What does this have to do with education? Everything. The major problem with the so-called “school reform” movement is that it is very mechanistic in its approach. We make schools better by using industrial tools such as accountability and assessment. By the way, I use the words “so-called” with malice aforethought. It appears that a cabal of narrowly thinking, but broadly arrogant folks, has decided they, and only they, are the true school reformers. And if you disagree with them then you are labeled an apologist for the status quo and not interested in improving schools and helping kids. This, of course, is a bunch of hooey and should be ignored by the media and any right-thinking educator. The essence of being an educated person is understanding that there are multiple answers to most questions and that narrow minded bigotry in any form is the enemy of real learning.

The fundamental problem with the selection of mechanistic solutions to education is that, of all things, it is truly organic in form and action. Taking a classroom full of individuals with different, hopes, dreams, talents and liabilities and treating them as if they are the same is insanity. Education, of all enterprises, is a human endeavor. Trying to apply industrial solutions to something so fundamentally human is just madness taken to new levels.

So why am I now hopeful? The meeting I attended focused on the “Common Core” studies that are now being promoted by various states. And while the common core still relies on accountability and assessment, it understands and promotes the fact there are multiple solutions to most problems and that getting there requires collaborative behavior and innovative thought—organic behavior. This flips the script for schools, turns them upside-down and inside out. Rather than teaching kids there is one right answer to every problem, it teaches them to broaden and deepen their understanding of learning to realize there are multiple answers to most problems. A large part of the thrust will be to emphasize “meta-cognition”—thinking about thinking. This will make the children much more lateral in their thinking. It will encourage the creativity that has been pushed out of so much of the school curriculum and it will us give a chance to truly compete globally.

I once visited a high school math classroom in Singapore where the students had been working all week on one problem.
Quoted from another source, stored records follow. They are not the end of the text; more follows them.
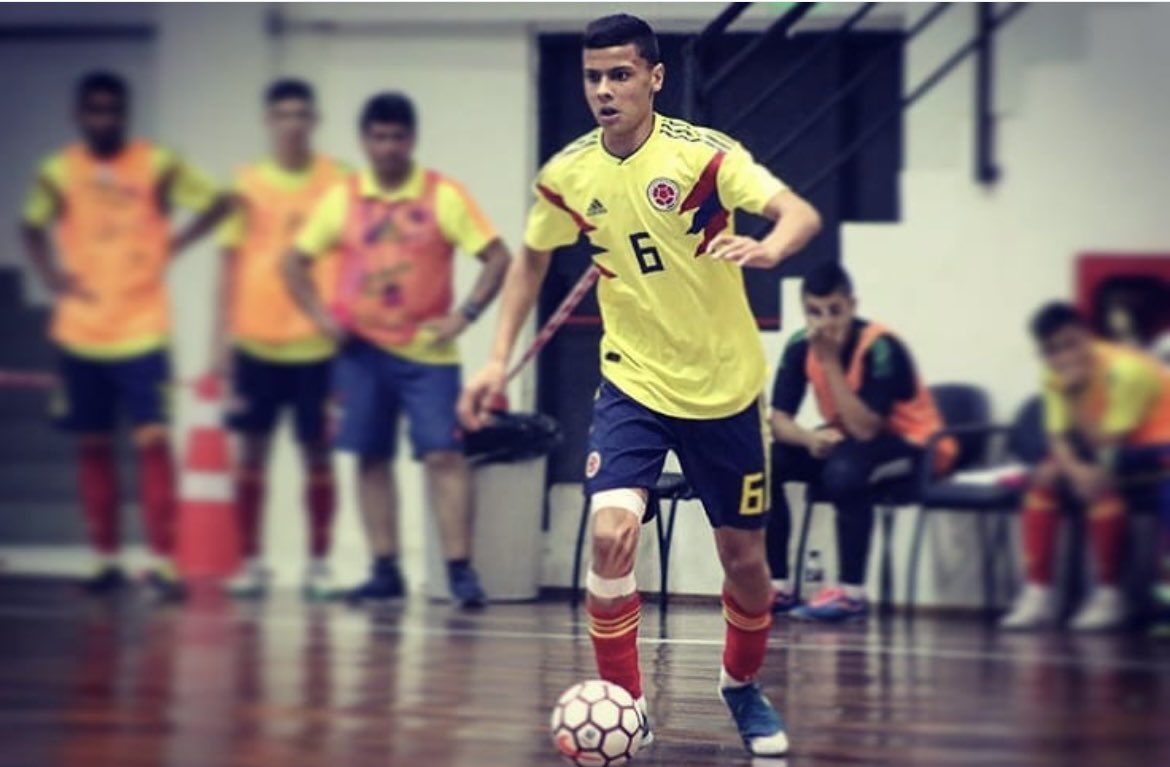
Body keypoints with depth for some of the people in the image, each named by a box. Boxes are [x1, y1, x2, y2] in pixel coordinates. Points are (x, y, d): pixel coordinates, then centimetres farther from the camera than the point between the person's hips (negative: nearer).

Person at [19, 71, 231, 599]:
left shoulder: (158, 165, -2)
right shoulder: (58, 172, 3)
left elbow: (218, 203, 4)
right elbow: (34, 229, 16)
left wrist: (176, 243, -6)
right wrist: (51, 274, -1)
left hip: (142, 331, -2)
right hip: (80, 332, 3)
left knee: (151, 439, -11)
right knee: (92, 446, 7)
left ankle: (161, 563, -12)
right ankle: (106, 561, 16)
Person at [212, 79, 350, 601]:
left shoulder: (339, 182, 2)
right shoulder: (248, 183, 5)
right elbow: (231, 261, 8)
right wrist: (222, 337, 3)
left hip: (318, 341, -1)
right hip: (255, 338, 1)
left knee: (318, 450, 1)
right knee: (252, 447, 2)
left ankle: (318, 564, 9)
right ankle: (250, 562, 9)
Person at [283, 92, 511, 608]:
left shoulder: (443, 196, -3)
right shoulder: (343, 200, 5)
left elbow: (498, 257, -6)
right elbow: (295, 261, 11)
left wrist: (464, 314, -16)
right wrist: (320, 315, -3)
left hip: (428, 350, -3)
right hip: (362, 350, 3)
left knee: (444, 454, -11)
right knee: (371, 458, 4)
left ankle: (459, 568, -11)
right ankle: (385, 570, 11)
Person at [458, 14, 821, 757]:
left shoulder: (701, 154, -17)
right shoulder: (567, 175, -6)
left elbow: (802, 214, -27)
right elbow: (533, 261, 13)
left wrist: (766, 249, -49)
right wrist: (499, 360, 5)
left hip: (724, 385, -1)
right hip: (633, 382, 1)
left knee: (743, 555, 9)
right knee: (611, 532, -21)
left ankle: (744, 686, 38)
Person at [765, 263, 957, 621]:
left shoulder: (880, 346, -25)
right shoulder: (801, 346, -8)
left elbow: (865, 429, -30)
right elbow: (778, 418, -9)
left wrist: (831, 362, -32)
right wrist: (811, 437, -31)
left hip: (909, 442, -6)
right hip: (843, 439, 6)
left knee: (844, 469, -37)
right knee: (767, 460, -16)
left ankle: (851, 592, -27)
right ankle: (777, 585, -9)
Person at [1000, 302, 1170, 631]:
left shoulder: (1127, 370, -28)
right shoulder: (1057, 378, -6)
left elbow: (1107, 443, -27)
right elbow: (1059, 437, -11)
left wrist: (1074, 395, -34)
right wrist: (1074, 468, -32)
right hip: (1103, 442, 8)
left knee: (1100, 481, -31)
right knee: (1046, 477, -9)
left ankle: (1109, 596, -19)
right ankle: (1037, 594, -6)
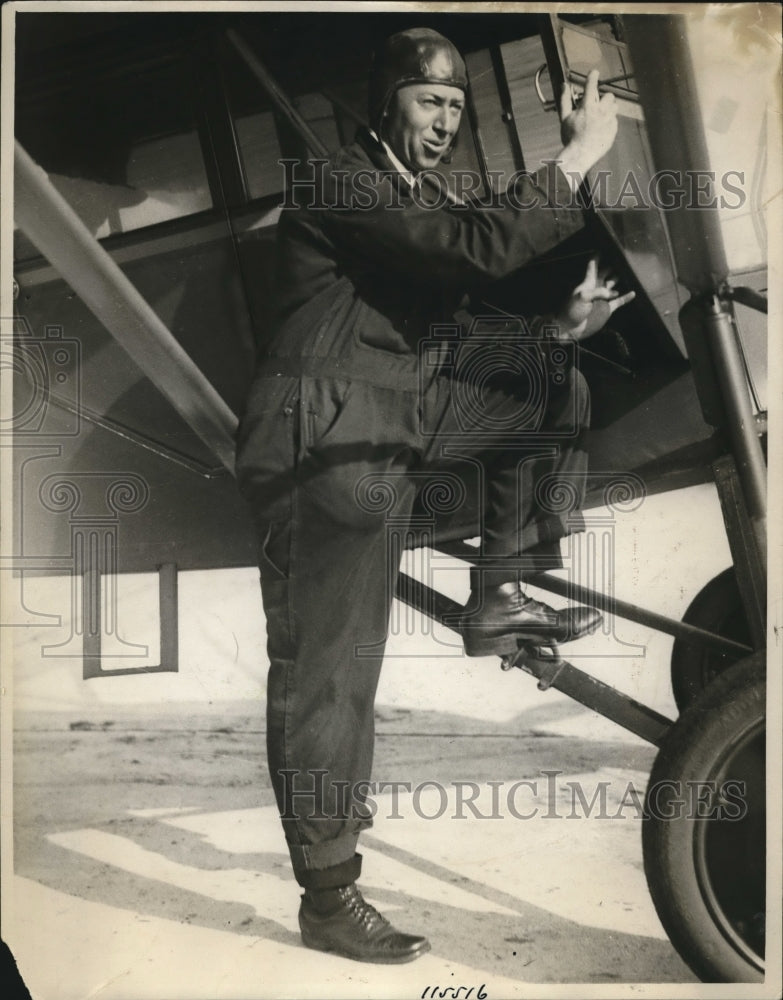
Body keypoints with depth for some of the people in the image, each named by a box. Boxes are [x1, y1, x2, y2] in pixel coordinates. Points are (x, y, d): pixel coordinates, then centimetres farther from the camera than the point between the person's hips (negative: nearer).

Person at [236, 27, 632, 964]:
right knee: (327, 674, -6)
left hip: (402, 420, 9)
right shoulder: (339, 186, -9)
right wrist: (577, 155, -14)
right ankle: (328, 898, 5)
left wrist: (558, 323, -2)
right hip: (326, 440, -9)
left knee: (556, 389, 9)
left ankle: (498, 595, 8)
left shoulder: (422, 205, 20)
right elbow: (482, 247, -22)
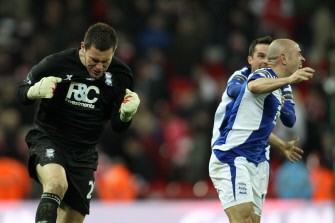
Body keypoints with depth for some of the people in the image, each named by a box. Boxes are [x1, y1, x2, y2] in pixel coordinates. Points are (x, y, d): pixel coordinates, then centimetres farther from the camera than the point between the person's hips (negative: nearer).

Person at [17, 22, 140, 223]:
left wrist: (126, 114, -20)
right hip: (48, 141, -4)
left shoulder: (121, 75, -4)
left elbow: (118, 125, 3)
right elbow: (22, 92, 2)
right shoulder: (56, 63, -13)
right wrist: (36, 91, -22)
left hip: (84, 154, 4)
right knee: (57, 184, -36)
They had spent four days analyzing one problem and going deeper and deeper into the solution and into their own thinking. If we really want to compete with the Singapores of the world it will be by being more creative and lateral in our thoughts and solutions—it will not come by doing better on a bubble-filled achievement test. The push towards a core curriculum has the potential to nudge us in that direction.

Steve Jobs, as a practicing Buddhist, understood the value in being at peace with ambiguity. Eastern thought teaches that things aren’t “either/or,” they are “and.” The essence of Eastern thought is to hold two competing ideas in ones hand at the same time and understand both are correct. If America and our students are to strive and thrive in a global economy, we must learn to make peace with ambiguity and that can only come from broadening our thinking. Flexibility and creativity will be the coin in this new realm.

And back to Frank Lloyd Wright for a second. Wright was an architect. He observed nature, imagined creative solutions to building and made it so. Any good educator or leader must be an architect. We must create solutions from what is. We must take the stones in our way, and build steps and walls with them. We are not mechanics, we are imagineers. Perhaps, we will be allowed with these new reforms to behave in a more organic way.

Paul Houston is Executive Director, Emeritus, of the American Association of School Administrators and President of the Center for Empowered Leadership. He is also the author of the book Giving Wings to Children’s Dreams: Making Our Schools Worthy of Our Children (© 2010 Corwin Press).